A new analysis of available data has convinced a panel genomic experts that nine genes previously believed to be associated with a rare, genetic heart condition—long QT syndrome—were an erroneously linked to the condition, as revealed in a new study funded by the National Human Genome Research Institute (NHGRI), a division of the National Institutes of Health (NIH).
Geneticists and heart specialists around the world had previously reported 17 genes to cause long QT syndrome. However, the Clinical Genome Resource’s (ClinGen) expert panel has critically reevaluated the scientific evidence for all 17 reported genes, and has concluded at least nine of the genes cannot be linked to the disease, and only three of the genes can be definitively associated with the most common form of the disease.
Long QT syndrome is caused by mutations in genes that regulate the heart’s electrical activity. These mutations can cause the heart to have sudden, irregular heart rhythms, or arrhythmias. People with long QT syndrome can have arrythmias that are both unprovoked or as a result of stress and exercise. These arrythmias can be fatal.
Many people with long QT syndrome may be unaware they have the condition, unless they get an unrelated electrocardiogram, know their family history, and have undergone genetic testing.
Ever since the syndrome was described in 1957, researchers have engaged in a genetic race to identify the genes associated with it, which currently includes the 17 genes. By using such a standardized, evidence-based framework, the international ClinGen panel experts on long QT syndrome were able to classify the 17 genes into specific groups.
Three genes, KCNQ1, KCNH2 and SCN5A, had sufficient evidence to be implicated as “definitive” genetic causes for typical long QT syndrome. Four other genes had strong or definitive evidence supporting their role in causing atypical forms of long QT syndrome, particularly if they presented in the newborn period with associated heart block, seizures or delays in development.
The remaining ten genes were deemed to not have sufficient evidence to support a causal role in the syndrome. In fact, nine of these 10 remaining genes were placed in the limited or disputed category. The study authors suggest that these genes not be routinely tested in clinical settings when evaluating patients and families with long QT syndrome, because they lack sufficient scientific evidence as a cause for the condition.
This removal of genes from the testing list impacts genetic testing providers, who use research papers to determine which genes to include in their testing panels for diagnostic reporting to physicians. Published papers reporting gene-disease associations vary widely in their study design and strength of evidence to support their conclusions. Until recently, standard guidelines that can differentiate between genes found with strong and valid scientific approaches versus those with insufficient evidence did not exist. Clearly, this is a problematic approach, and led to several studies drawing early conclusions.
ClinGen’s expert panels include researchers, clinicians, and genetic counselors who apply an evidence-based framework in evaluating the available data from research papers to place gene-disease relationships into “definitive,” “strong,” “moderate,” “limited,” “disputed,” or “refuted” categories.
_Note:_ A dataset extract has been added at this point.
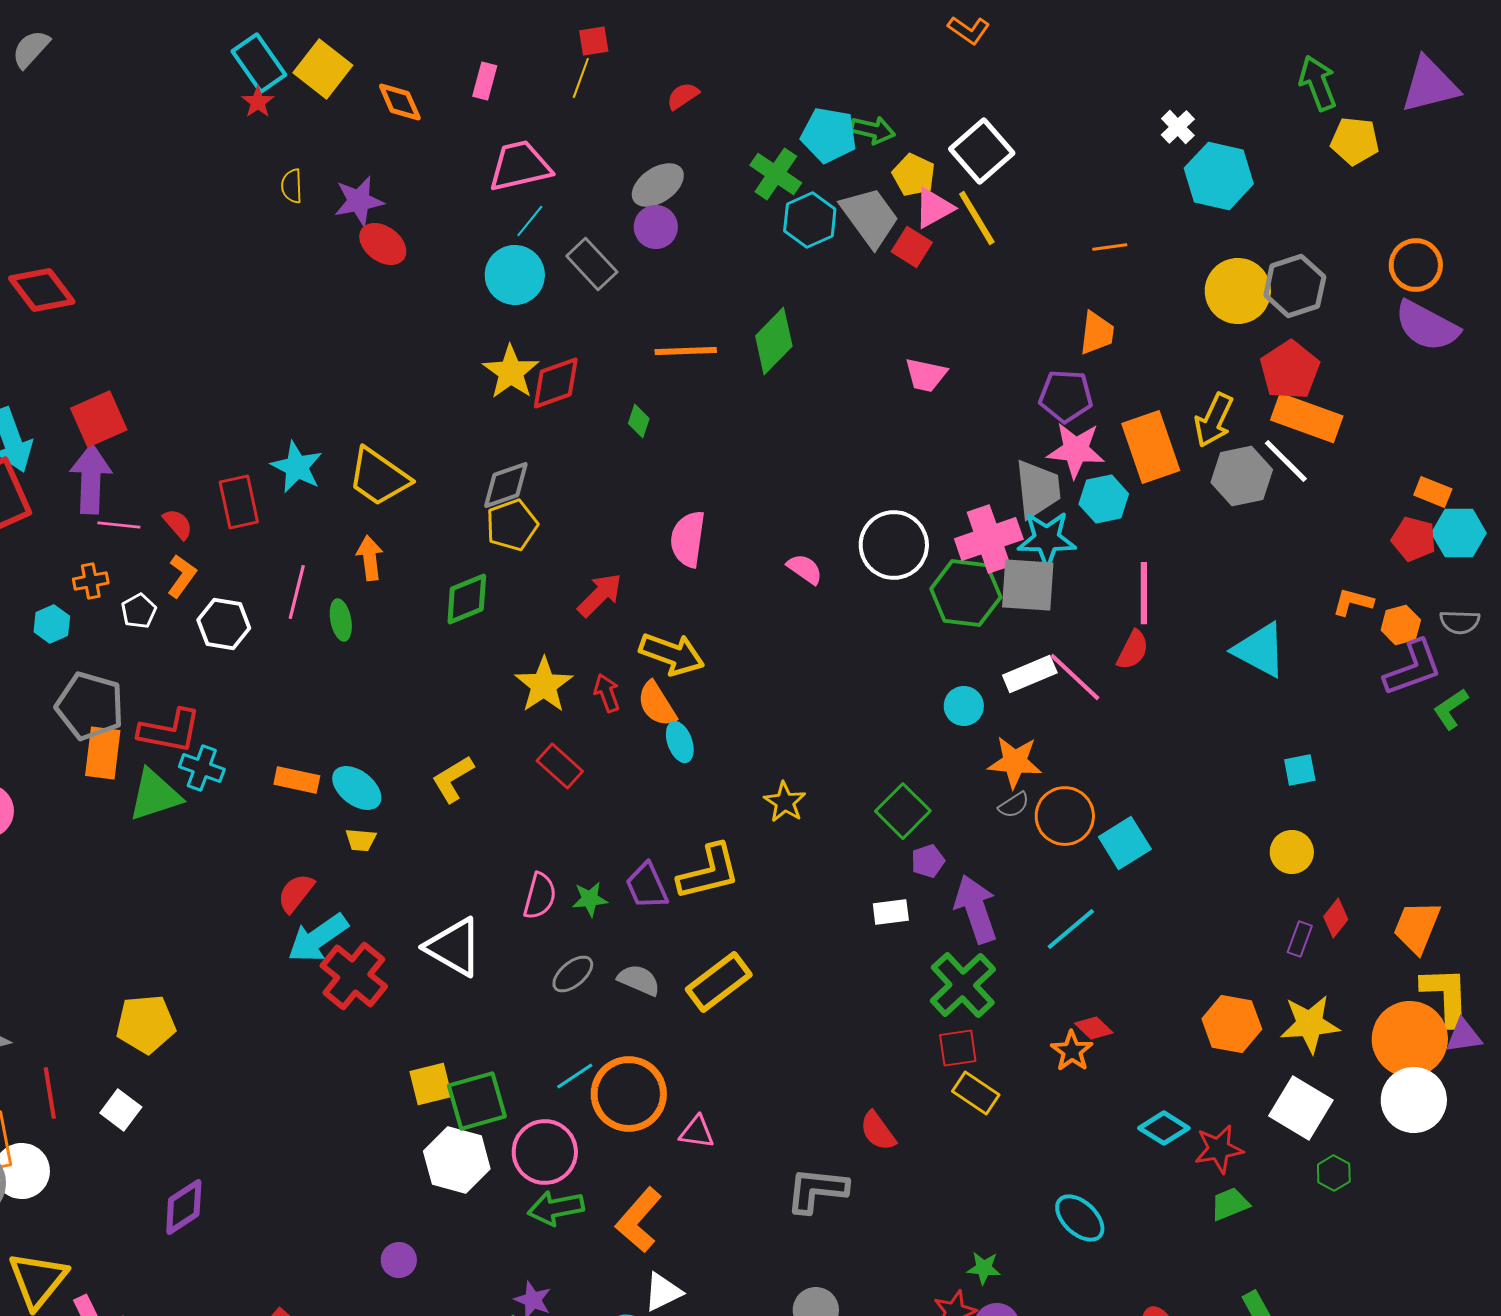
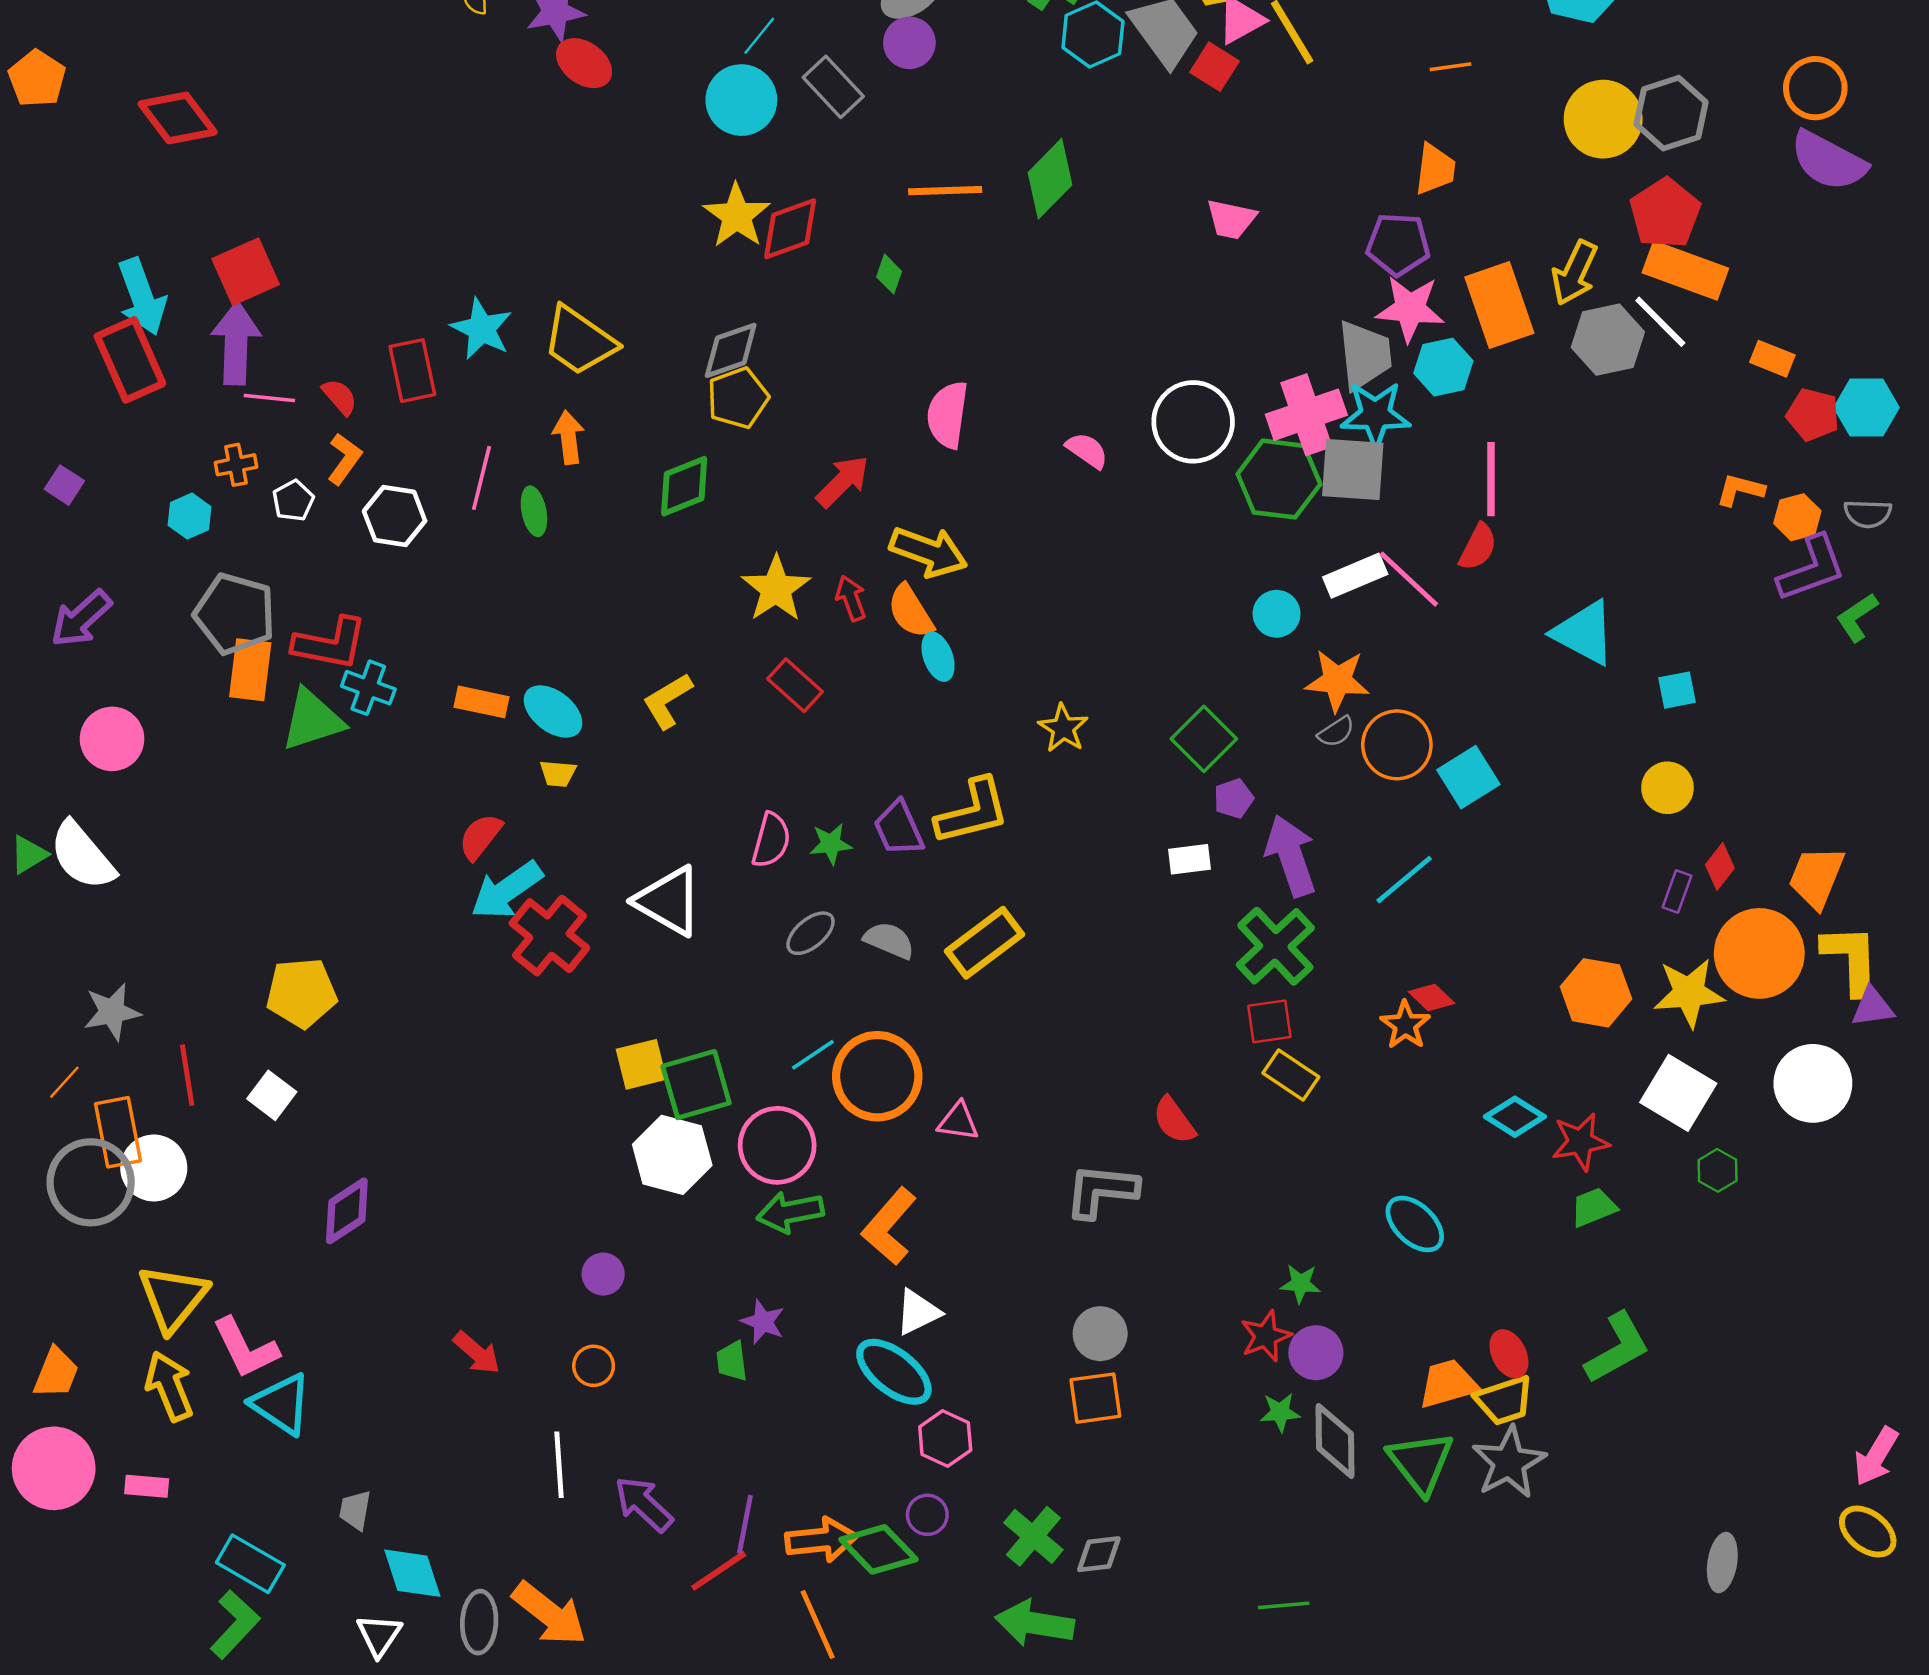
orange rectangle: (1433, 492) -> (1772, 359), moved
cyan triangle: (1260, 650) -> (1584, 633), moved
orange circle: (1410, 1039) -> (1759, 953), moved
“ClinGen is an impressive community effort. With over 1,000 researchers and clinicians from 30 countries volunteering their time and expertise, ClinGen is providing much needed clarity for the clinical genomics community regarding which gene-disease pairs have sufficient evidence to be used clinically,” said Erin Ramos, Ph.D., project scientist for ClinGen and program director in the Division of Genomic Medicine at NHGRI.
“Our study highlights the need to take a step back and to critically evaluate the level of evidence for all reported gene-disease associations, especially when applying genetic testing for diagnostic purposes in our patients. Testing genes with insufficient evidence to support disease causation only creates a risk of inappropriately interpreting the genetic information and leading to patient harm,” says Michael Gollob, M.D., senior author of the paper and researcher at the Toronto General Hospital Research Institute.
Moreover, testing for genes not definitively associated with long QT syndrome can result in inappropriate and costly medical interventions such as implanting of a cardioverter-defibrillator.
This is not the first time a team at ClinGen has clarified published research for clinicians. The same team of researchers published a similar study in 2018, covering another heart condition called Brugada syndrome. In 2019, the American Society of Human Genetics considered the paper as one of the top 10 advances in genomic medicine.
ClinGen is an NHGRI-funded resource created to define the clinical relevance and validity of genes associated with various genetic disorders. It comprises more than 20 expert panels working on a variety of genetically influenced diseases, ensuring the reliability of gene-disease linkage. This work is also instrumental in determining which specific genes should be targeted for further study in precision medicine and research.